In meinem Umfeld war die Solidarität echt. Immunkompetente Leute haben ihren geschwächten Nachbarn angeboten, für sie gratis die Einkäufe zu erledigen, damit sie sich nicht exponieren müssen. Bürger, die einen Anspruch auf Gehör in Präsenz hatten (weil Ausnahmen oder Onlinemöglichkeiten noch nicht bestanden), haben eingewilligt, diesen Anspruch später geltend zu machen. Und in der ersten Welle, als noch nichts war mit medizinischen Masken und Impfungen, waren bei uns die Krankenhäuser auch gar nicht so wie jetzt vollgelaufen, wo der Staat mit seinen ad hoc Gesetzen um sich wirft.
Zitat von hubersn im Beitrag #362 Diese Pandemie hat uns ja einiges gelehrt.

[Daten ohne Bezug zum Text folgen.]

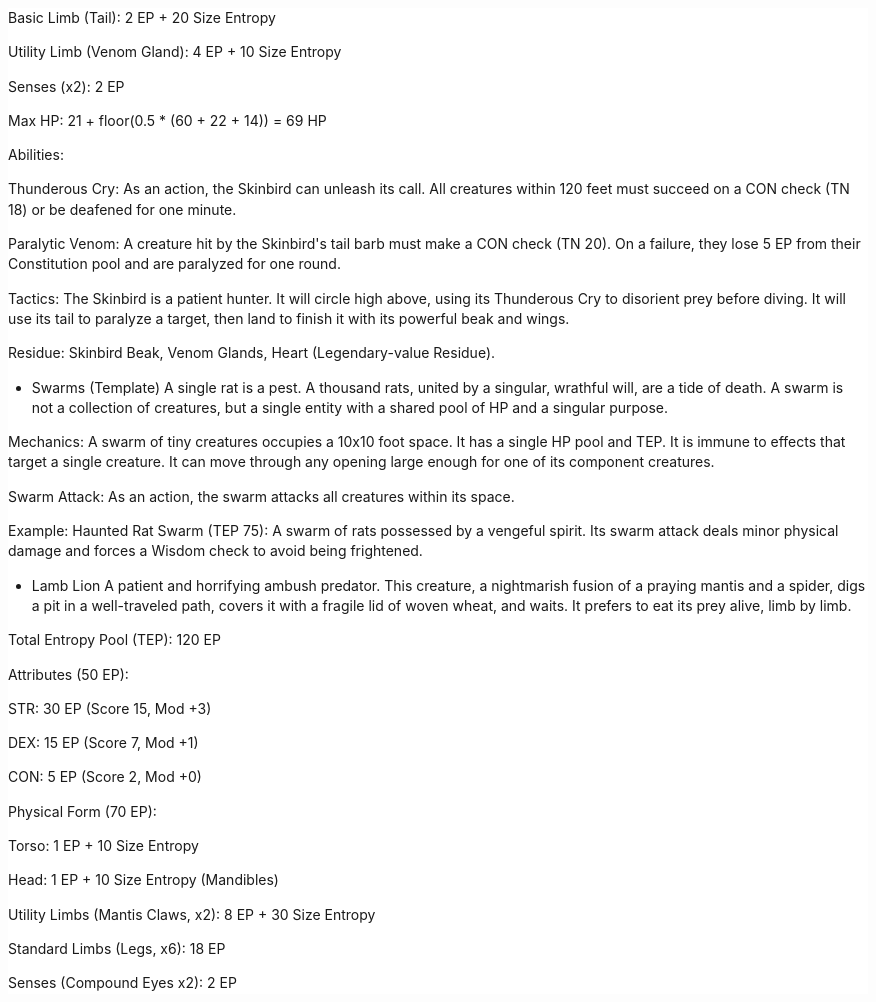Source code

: Basic Limb (Tail): 2 EP + 20 Size Entropy

Utility Limb (Venom Gland): 4 EP + 10 Size Entropy

Senses (x2): 2 EP

Max HP: 21 + floor(0.5 * (60 + 22 + 14)) = 69 HP

Abilities:

Thunderous Cry: As an action, the Skinbird can unleash its call. All creatures within 120 feet must succeed on a CON check (TN 18) or be deafened for one minute.

Paralytic Venom: A creature hit by the Skinbird's tail barb must make a CON check (TN 20). On a failure, they lose 5 EP from their Constitution pool and are paralyzed for one round.

Tactics: The Skinbird is a patient hunter. It will circle high above, using its Thunderous Cry to disorient prey before diving. It will use its tail to paralyze a target, then land to finish it with its powerful beak and wings.

Residue: Skinbird Beak, Venom Glands, Heart (Legendary-value Residue).

- Swarms (Template)
A single rat is a pest. A thousand rats, united by a singular, wrathful will, are a tide of death. A swarm is not a collection of creatures, but a single entity with a shared pool of HP and a singular purpose.

Mechanics: A swarm of tiny creatures occupies a 10x10 foot space. It has a single HP pool and TEP. It is immune to effects that target a single creature. It can move through any opening large enough for one of its component creatures.

Swarm Attack: As an action, the swarm attacks all creatures within its space.

Example: Haunted Rat Swarm (TEP 75): A swarm of rats possessed by a vengeful spirit. Its swarm attack deals minor physical damage and forces a Wisdom check to avoid being frightened.

- Lamb Lion
A patient and horrifying ambush predator. This creature, a nightmarish fusion of a praying mantis and a spider, digs a pit in a well-traveled path, covers it with a fragile lid of woven wheat, and waits. It prefers to eat its prey alive, limb by limb.

Total Entropy Pool (TEP): 120 EP

Attributes (50 EP):

STR: 30 EP (Score 15, Mod +3)

DEX: 15 EP (Score 7, Mod +1)

CON: 5 EP (Score 2, Mod +0)

Physical Form (70 EP):

Torso: 1 EP + 10 Size Entropy

Head: 1 EP + 10 Size Entropy (Mandibles)

Utility Limbs (Mantis Claws, x2): 8 EP + 30 Size Entropy

Standard Limbs (Legs, x6): 18 EP

Senses (Compound Eyes x2): 2 EP
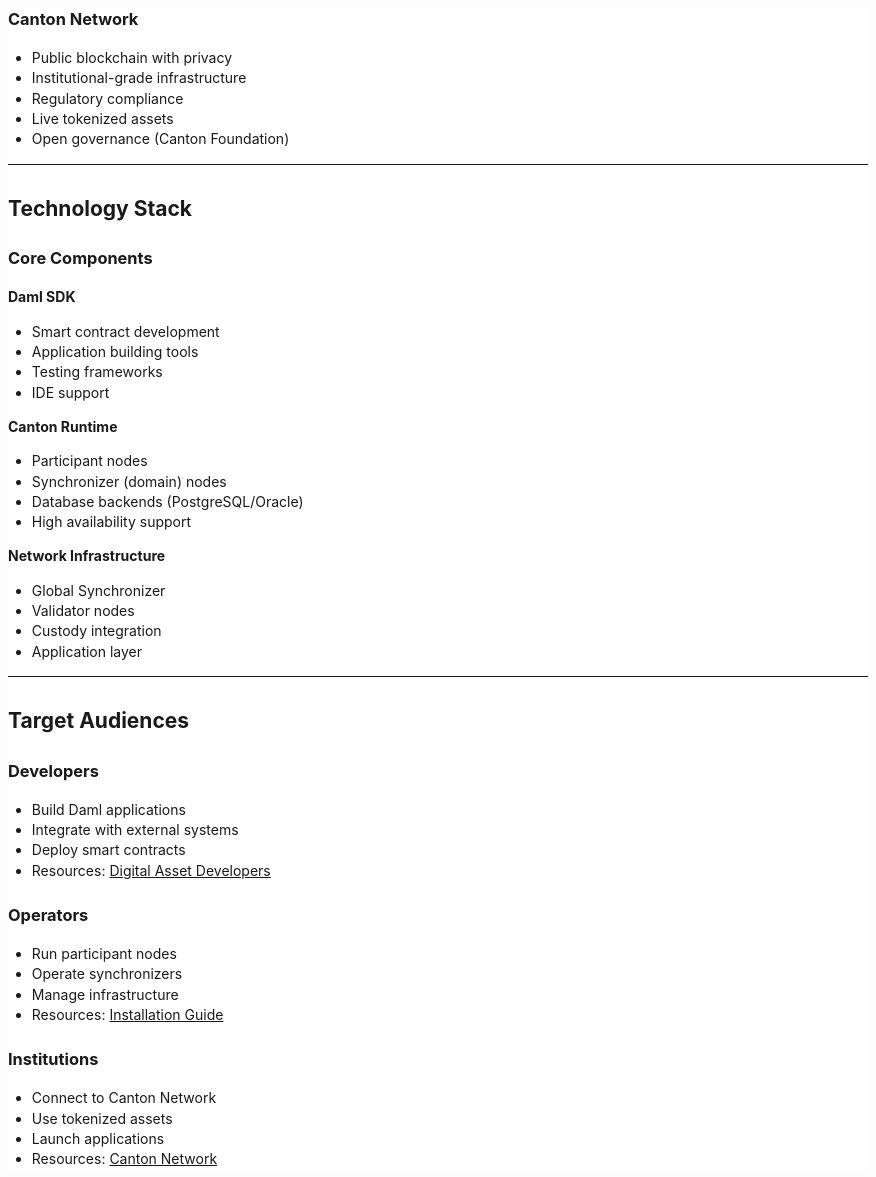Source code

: ### Canton Network
- Public blockchain with privacy
- Institutional-grade infrastructure
- Regulatory compliance
- Live tokenized assets
- Open governance (Canton Foundation)

---

## Technology Stack

### Core Components

**Daml SDK**
- Smart contract development
- Application building tools
- Testing frameworks
- IDE support

**Canton Runtime**
- Participant nodes
- Synchronizer (domain) nodes
- Database backends (PostgreSQL/Oracle)
- High availability support

**Network Infrastructure**
- Global Synchronizer
- Validator nodes
- Custody integration
- Application layer

---

## Target Audiences

### Developers
- Build Daml applications
- Integrate with external systems
- Deploy smart contracts
- Resources: [Digital Asset Developers](digital-asset-developers/)

### Operators
- Run participant nodes
- Operate synchronizers
- Manage infrastructure
- Resources: [Installation Guide](canton-installation/INSTALLATION-GUIDE.md)

### Institutions
- Connect to Canton Network
- Use tokenized assets
- Launch applications
- Resources: [Canton Network](canton-network/OVERVIEW.md)
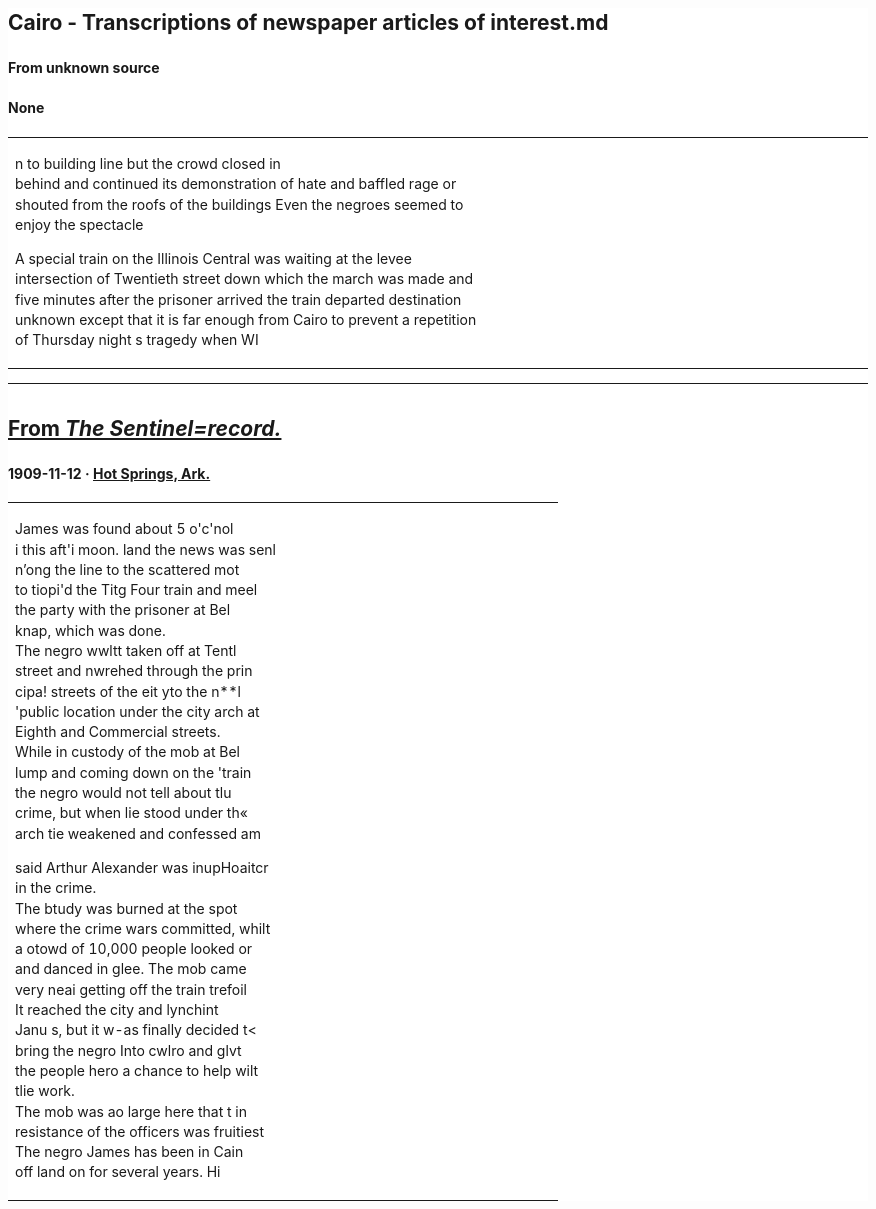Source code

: ## Cairo - Transcriptions of newspaper articles of interest.md

#### From unknown source

#### None

<table style="width: 100%;"><tr><td style="width: 50%">

n to building line but the crowd closed in  
behind and continued its demonstration of hate and baffled rage or  
shouted from the roofs of the buildings Even the negroes seemed to  
enjoy the spectacle  
  
A special train on the Illinois Central was waiting at the levee  
intersection of Twentieth street down which the march was made and  
five minutes after the prisoner arrived the train departed destination  
unknown except that it is far enough from Cairo to prevent a repetition  
of Thursday night s tragedy when WI
</td></tr></table>

---

## [From _The Sentinel=record._](https://chroniclingamerica.loc.gov/lccn/sn89051285/1909-11-12/ed-1/seq-1)

#### 1909-11-12 &middot; [Hot Springs, Ark.](http://dbpedia.org/resource/Hot_Springs%2C_Arkansas)

<table style="width: 100%;"><tr><td style="width: 50%">

  
James was found about 5 o&#x27;c&#x27;nol  
i this aft&#x27;i moon. land the news was senl  
n’ong the line to the scattered mot  
to tiopi&#x27;d the Titg Four train and meel  
the party with the prisoner at Bel  
knap, which was done.  
The negro wwltt taken off at Tentl  
street and nwrehed through the prin  
cipa! streets of the eit yto the n**l  
&#x27;public location under the city arch at  
Eighth and Commercial streets.  
While in custody of the mob at Bel  
lump and coming down on the &#x27;train  
the negro would not tell about tlu  
crime, but when lie stood under th«  
arch tie weakened and confessed am  
  
said Arthur Alexander was inupHoaitcr  
in the crime.  
The btudy was burned at the spot  
where the crime wars committed, whilt  
a otowd of 10,000 people looked or  
and danced in glee. The mob came  
very neai getting off the train trefoil  
It reached the city and lynchint  
Janu s, but it w-as finally decided t&lt;  
bring the negro Into cwlro and glvt  
the people hero a chance to help wilt  
tlie work.  
The mob was ao large here that t in  
resistance of the officers was fruitiest  
The negro James has been in Cain  
off land on for several years. Hi  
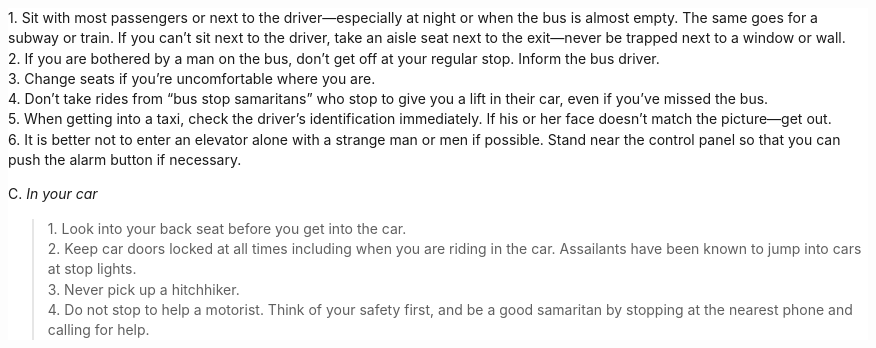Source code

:   <dl>
   <dt>
    <span class="indent">
    </span>
    1. Sit with most passengers or next to the driver—especially at night or when the bus is almost empty. The same goes for a subway or train. If you can’t sit next to the driver, take an aisle seat next to the exit—never be trapped next to a window or wall.
    <dt>
     <span class="indent">
     </span>
     2. If you are bothered by a man on the bus, don’t get off at your regular stop. Inform the bus driver.
     <dt>
      <span class="indent">
      </span>
      3. Change seats if you’re uncomfortable where you are.
      <dt>
       <span class="indent">
       </span>
       4. Don’t take rides from “bus stop samaritans” who stop to give you a lift in their car, even if you’ve missed the bus.
       <dt>
        <span class="indent">
        </span>
        5. When getting into a taxi, check the driver’s identification immediately. If his or her face doesn’t match the picture—get out.
        <dt>
         <span class="indent">
         </span>
         6. It is better not to enter an elevator alone with a strange man or men if possible. Stand near the control panel so that you can push the alarm button if necessary.
        </dt>
       </dt>
      </dt>
     </dt>
    </dt>
   </dt>
  </dl>
 </blockquote>
 C.
 <i>
  In your car
 </i>
<blockquote>
  <dl>
   <dt>
    <span class="indent">
    </span>
    1. Look into your back seat before you get into the car.
    <dt>
     <span class="indent">
     </span>
     2. Keep car doors locked at all times including when you are riding in the car. Assailants have been known to jump into cars at stop lights.
     <dt>
      <span class="indent">
      </span>
      3. Never pick up a hitchhiker.
      <dt>
       <span class="indent">
       </span>
       4. Do not stop to help a motorist. Think of your safety first, and be a good samaritan by stopping at the nearest phone and calling for help.
       <dt>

Mit dem Satz zeigen Sie, daß Sie eben nicht auf mein Gedankenexperiment eingegangen sind. Der dirigistische Umgang mit der Pandemie hat im Gegenteil gezeigt, daß er dem Egoismus gegenüber hilflos ist. Und ich wage zu behaupten, daß ein großer Teil des Egoismus gerade durch den dirigistischen Umgang provoziert wurde. Die Menschen sind lieber kooperationsbereit, wenn sie den Eindruck haben, freiwillig zu handeln, als wenn sie den Zwang spüren. Da ist Machiavelli verständiger als Hobbes.
Zitat von hubersn im Beitrag #362 Ohne Maßnahmen, mit alleinigem Vertrauen auf Rücksichtnahme und Einsicht, wäre es in kürzester Zeit zu bürgerkriegsähnlichen Zuständen gekommen.
Mit Maßnahmen aber auch, wie wir sehen. Für mich ein Zeichen, daß die Vorbereitung fehlte, d.h. das IfSG von 2000 war unzureichend. Und das sollte ja unstrittig sein, da man seine Möglichkeiten am Anfang nicht ausgeschöpft hat (z.B. Einreisen nur bei Quarantäne, stattdessen hat der Staat sogar viel Geld ausgegeben, damit die Leute, die sich eine Auslandsreise leisten konnten, sofort und ohne Test wieder einreisen können.) und später ad hoc-Änderungen vorgenommen hat.